Top of Dataset content

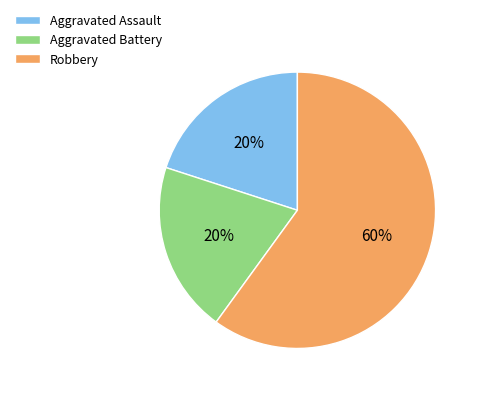

Between Robbery and Aggravated Assault, which is larger?

Robbery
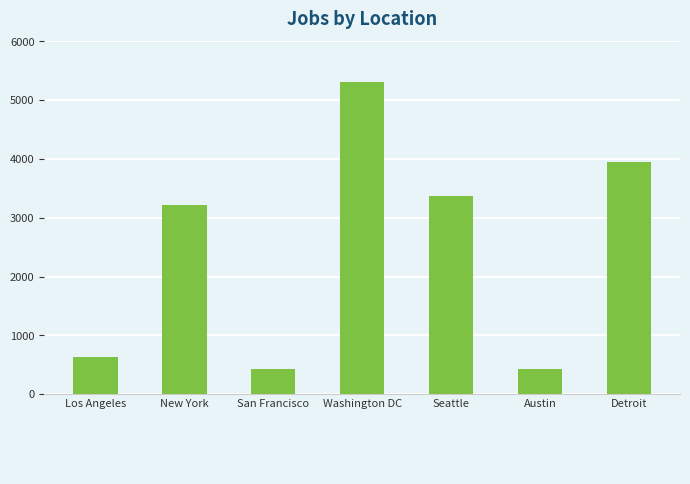

Is it true that the value at Detroit is 2106?

False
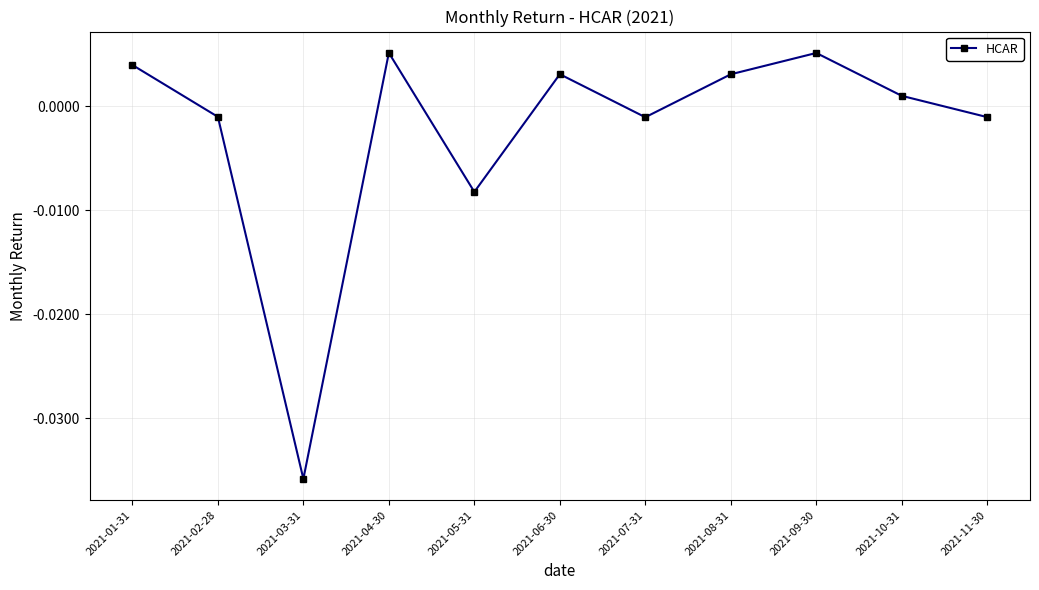

At which label does the data first exceed 0?

2021-01-31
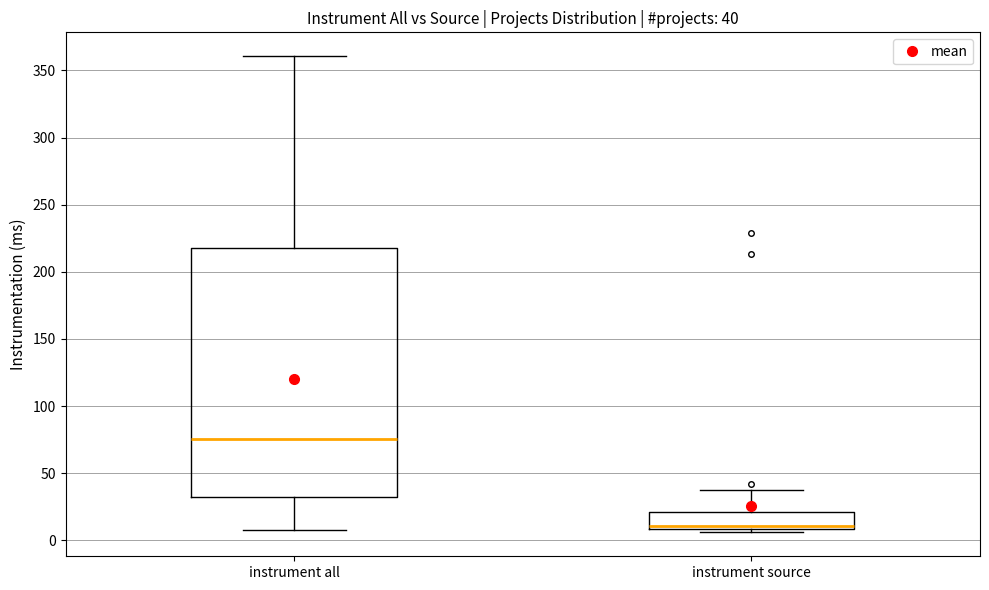

Comparing the boxes themselves (not the whiskers), which one is the tallest?

instrument all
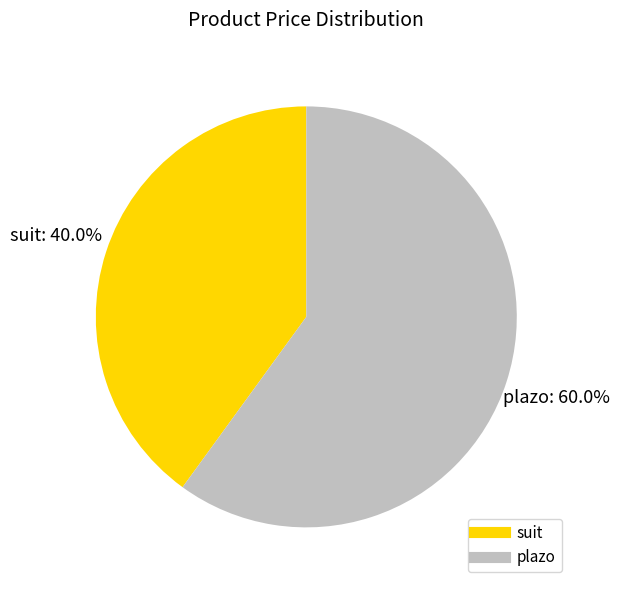

Which slice is the largest?

plazo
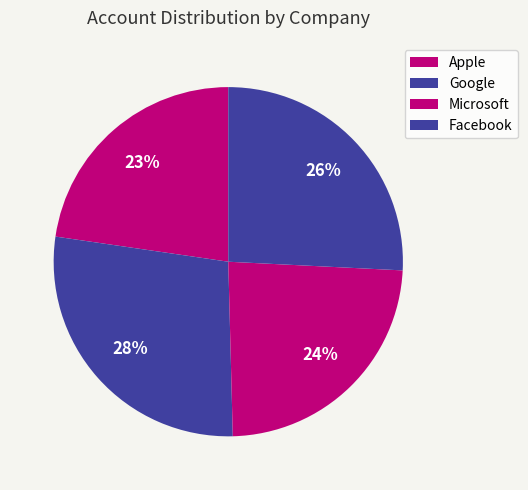

Do Microsoft and Google together represent more than half of the pie?

Yes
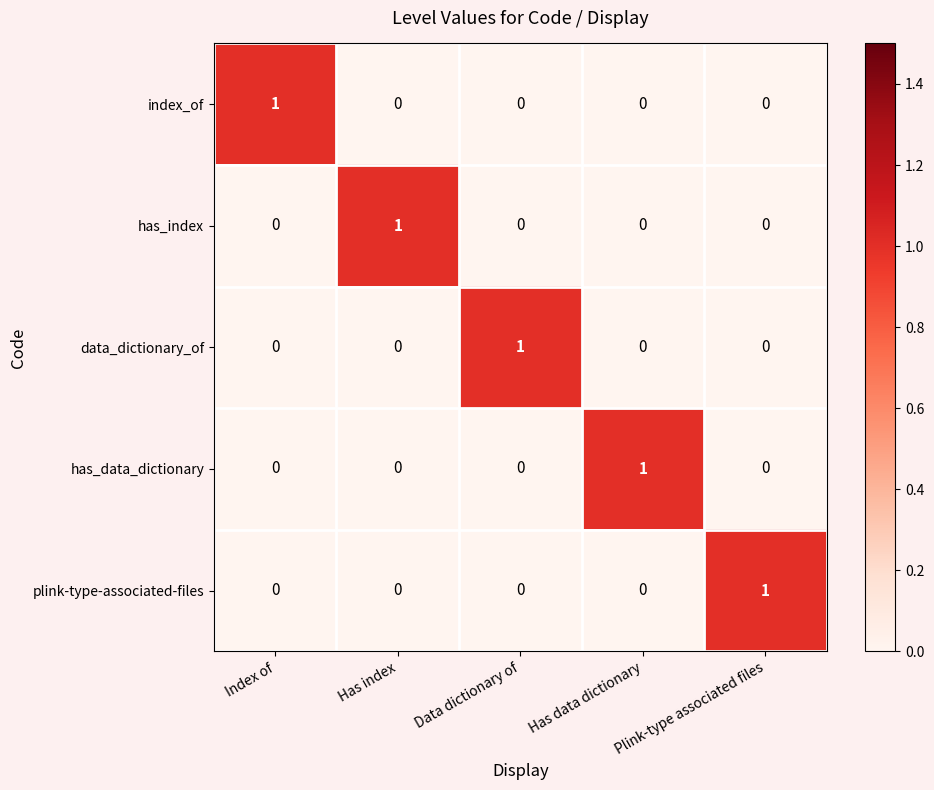

Is the value of index_of at Has index greater than the value of plink-type-associated-files at Plink-type associated files?

No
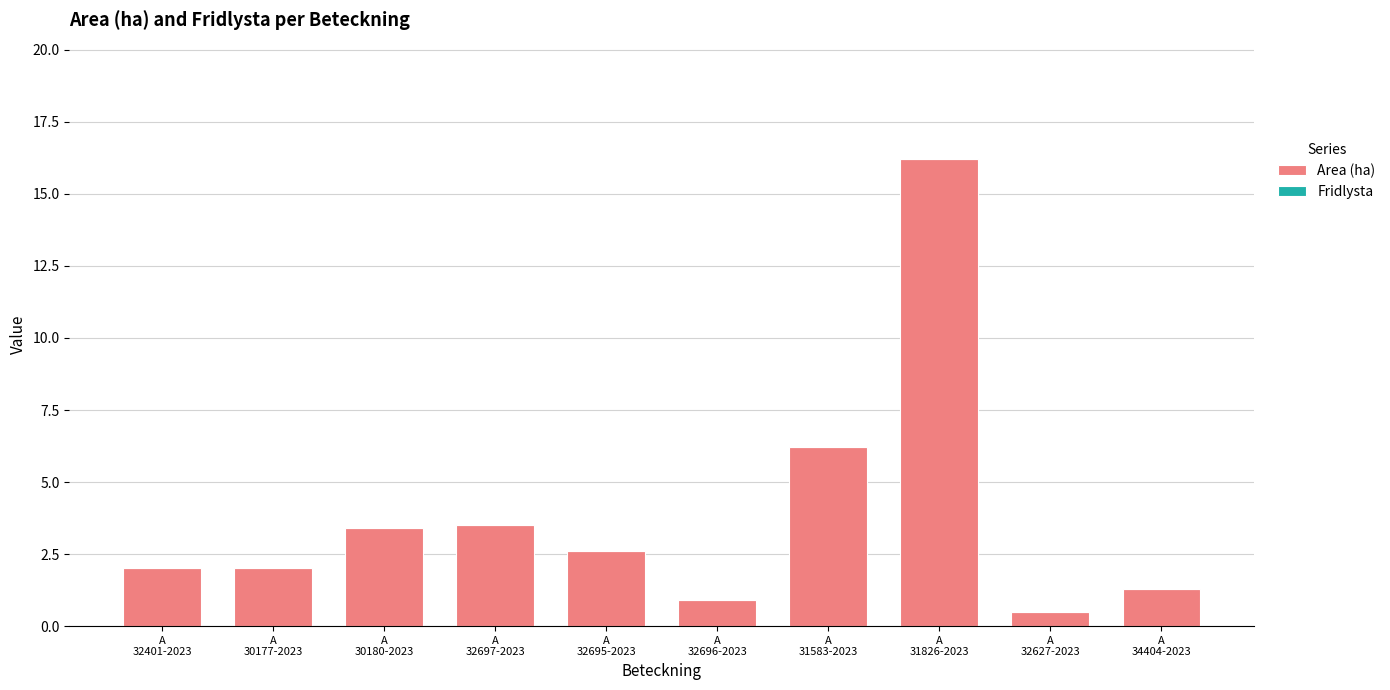

Are the bars horizontal?

No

Bottom of Dataset content

(Exercise): Can you copy out word for word the lines from the one containing "instrument all" up to and including the last line above, leaving out the pictures?

(Reply):
instrument all

Which slice is the largest?

plazo

Do Microsoft and Google together represent more than half of the pie?

Yes

Is the value of index_of at Has index greater than the value of plink-type-associated-files at Plink-type associated files?

No

Are the bars horizontal?

No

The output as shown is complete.